Alresca was flushed. He spoke in short, hurried sentences. Alternately
his tones were passionate and studiously cold. Rosa's lovely
presence, her musical chatter, her gay laughter, filled the room. She
seemed to exhale a delightful and intoxicating atmosphere, which
spread itself through the chamber and enveloped the soul of Alresca.
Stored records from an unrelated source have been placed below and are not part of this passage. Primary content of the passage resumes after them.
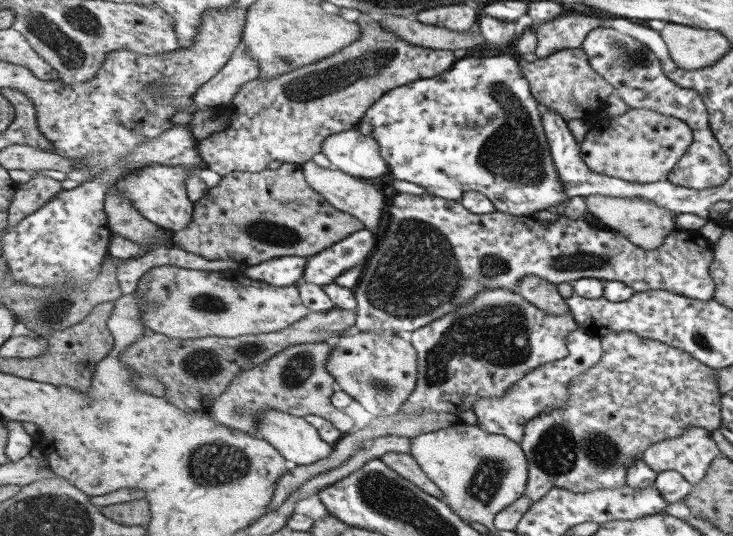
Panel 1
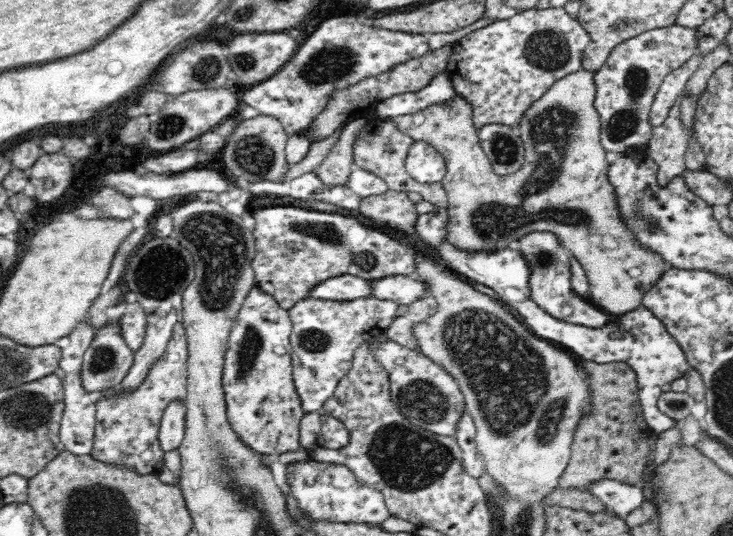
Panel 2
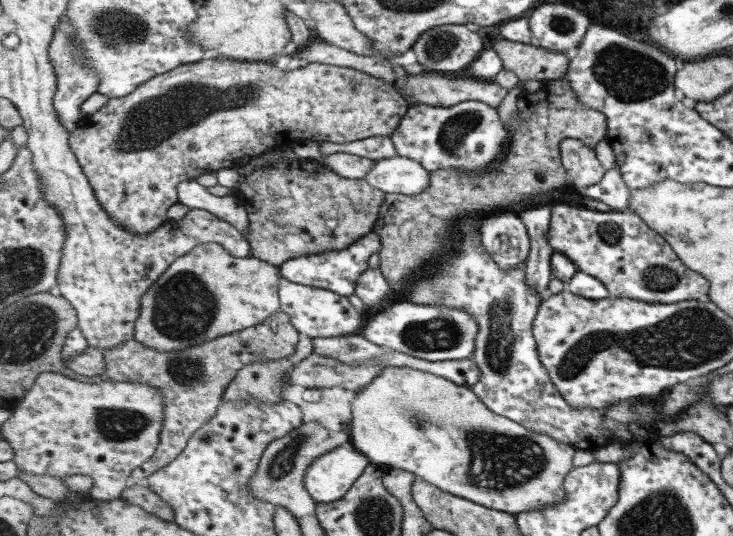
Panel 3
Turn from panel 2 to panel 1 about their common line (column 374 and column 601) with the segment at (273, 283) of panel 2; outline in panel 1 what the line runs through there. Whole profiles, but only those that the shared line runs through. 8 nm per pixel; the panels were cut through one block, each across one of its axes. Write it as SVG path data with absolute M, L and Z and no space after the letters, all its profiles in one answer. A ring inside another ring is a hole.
M407 193L395 194L389 200L387 215L390 216L391 220L389 232L387 232L387 236L383 238L383 242L377 246L377 250L372 252L373 256L370 256L369 261L365 265L360 284L354 289L354 293L358 300L356 327L363 332L389 332L408 336L414 330L423 329L424 326L431 324L438 318L444 317L452 313L455 309L469 304L472 298L476 297L477 293L485 289L507 289L517 291L520 278L527 275L544 278L553 284L561 284L561 282L571 283L580 278L598 278L602 281L619 281L630 286L635 293L650 290L666 290L700 301L708 301L711 299L714 291L713 281L708 275L708 266L712 261L711 244L708 244L706 239L692 230L676 229L672 234L666 236L666 240L662 241L662 244L658 246L657 249L643 250L639 246L633 246L633 243L625 238L624 234L620 234L620 232L613 230L599 230L599 228L594 228L591 224L584 222L582 218L573 221L564 216L560 216L555 222L546 225L537 222L537 220L531 217L514 216L507 214L505 211L495 211L491 212L491 214L473 214L473 211L470 211L462 201L449 201L446 198L439 198L429 193L426 195Z

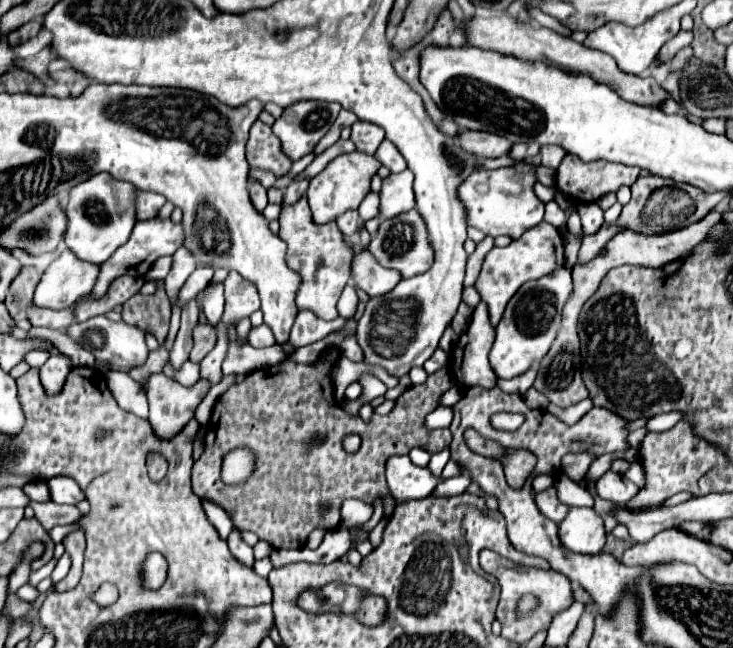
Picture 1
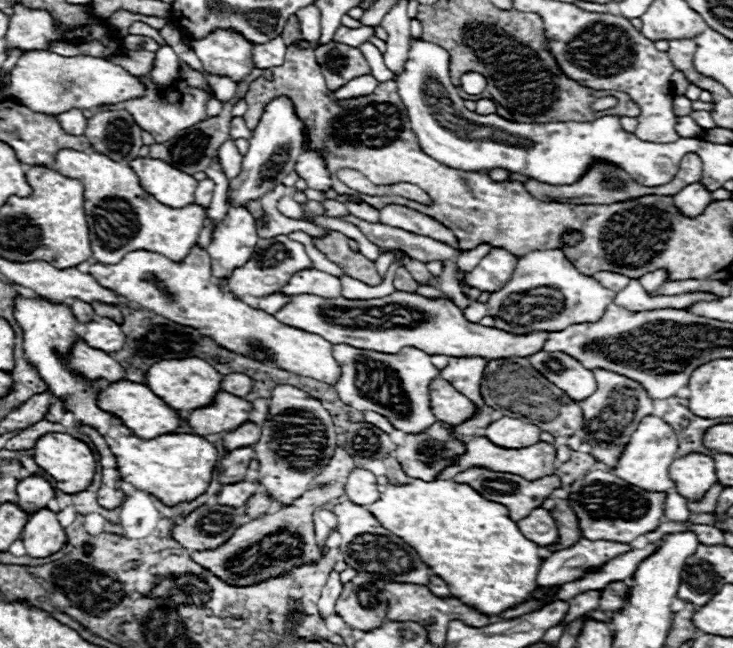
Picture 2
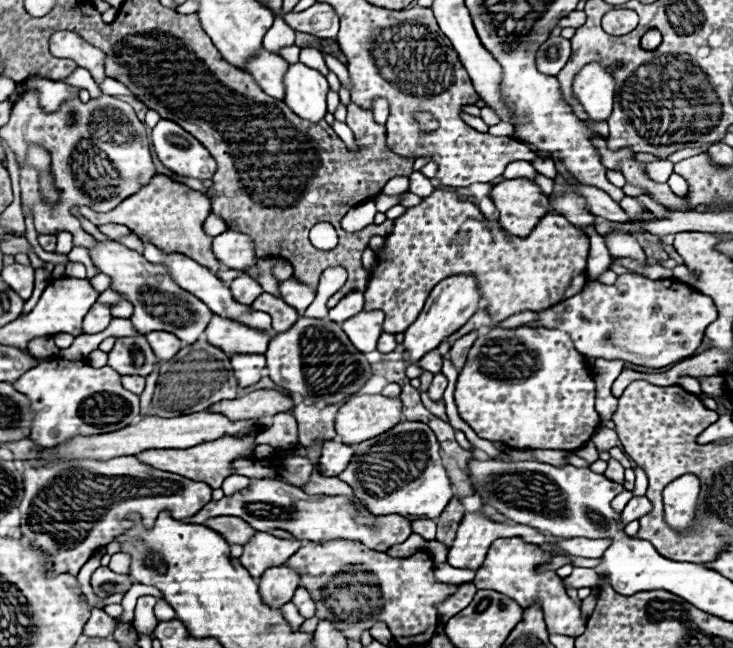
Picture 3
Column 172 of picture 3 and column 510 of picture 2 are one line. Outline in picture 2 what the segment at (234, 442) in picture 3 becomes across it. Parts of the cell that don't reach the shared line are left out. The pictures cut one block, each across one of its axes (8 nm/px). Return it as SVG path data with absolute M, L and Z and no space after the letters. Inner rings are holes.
M476 436L466 444L466 454L462 456L454 456L454 464L444 468L444 472L438 474L440 480L448 480L452 476L456 476L458 472L466 470L466 468L488 468L494 472L508 472L508 474L516 474L522 476L524 480L536 480L542 476L550 476L554 474L554 462L556 462L556 446L546 444L546 442L538 442L526 448L518 448L518 450L508 450L508 448L500 448L496 444L492 444L486 436Z

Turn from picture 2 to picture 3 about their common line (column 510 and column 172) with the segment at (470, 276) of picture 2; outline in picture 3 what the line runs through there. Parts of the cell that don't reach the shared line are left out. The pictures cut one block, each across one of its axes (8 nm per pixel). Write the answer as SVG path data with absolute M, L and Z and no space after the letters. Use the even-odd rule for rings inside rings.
M142 242L142 244L144 244L144 252L142 254L144 254L146 260L150 260L152 264L166 264L166 268L170 270L174 282L180 288L192 292L196 298L200 298L214 314L218 314L218 316L222 316L226 320L238 320L240 324L250 324L252 328L262 328L262 332L270 332L272 330L270 316L266 312L258 312L258 310L252 310L250 306L244 306L244 304L234 302L230 288L216 274L212 274L208 268L196 264L194 260L190 260L184 254L162 254L162 252L158 252L158 248L154 244L150 244L150 242Z

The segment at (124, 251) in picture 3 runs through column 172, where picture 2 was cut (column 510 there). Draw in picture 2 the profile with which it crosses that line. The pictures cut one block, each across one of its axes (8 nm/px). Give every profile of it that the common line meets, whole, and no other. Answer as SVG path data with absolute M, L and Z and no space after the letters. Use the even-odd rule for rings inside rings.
M536 250L518 258L510 284L492 292L488 306L496 328L522 336L538 330L564 330L570 324L596 322L604 308L614 302L616 292L604 288L594 278L580 274L562 250Z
It was as if he fought against an influence, and then gradually
yielded to the sweetness of it. I observed him closely--for was he not
my patient?--and I guessed that a struggle was passing within him. I
thought of what he had just been saying to me, and I feared lest the
strong will should be scarcely so strong as it had deemed itself.
"You have dined?" asked Alresca.
"I have eaten," she said. "One does not dine after a day's
travelling."
"Won't you have some coffee?"
She consented to the coffee, which Alexis John Smedley duly brought
in, and presently she was walking lightly to and fro, holding the tiny
white cup in her white hand, and peering at the furniture and
bric-a-brac by the light of several candles. Between whiles she
related to Alresca all the news of their operatic acquaintances--how
this one was married, another stranded in Buenos Ayres, another ill
with jealousy, another ill with a cold, another pursued for debt, and
so on through the diverting category.
"And Smart?" Alresca queried at length.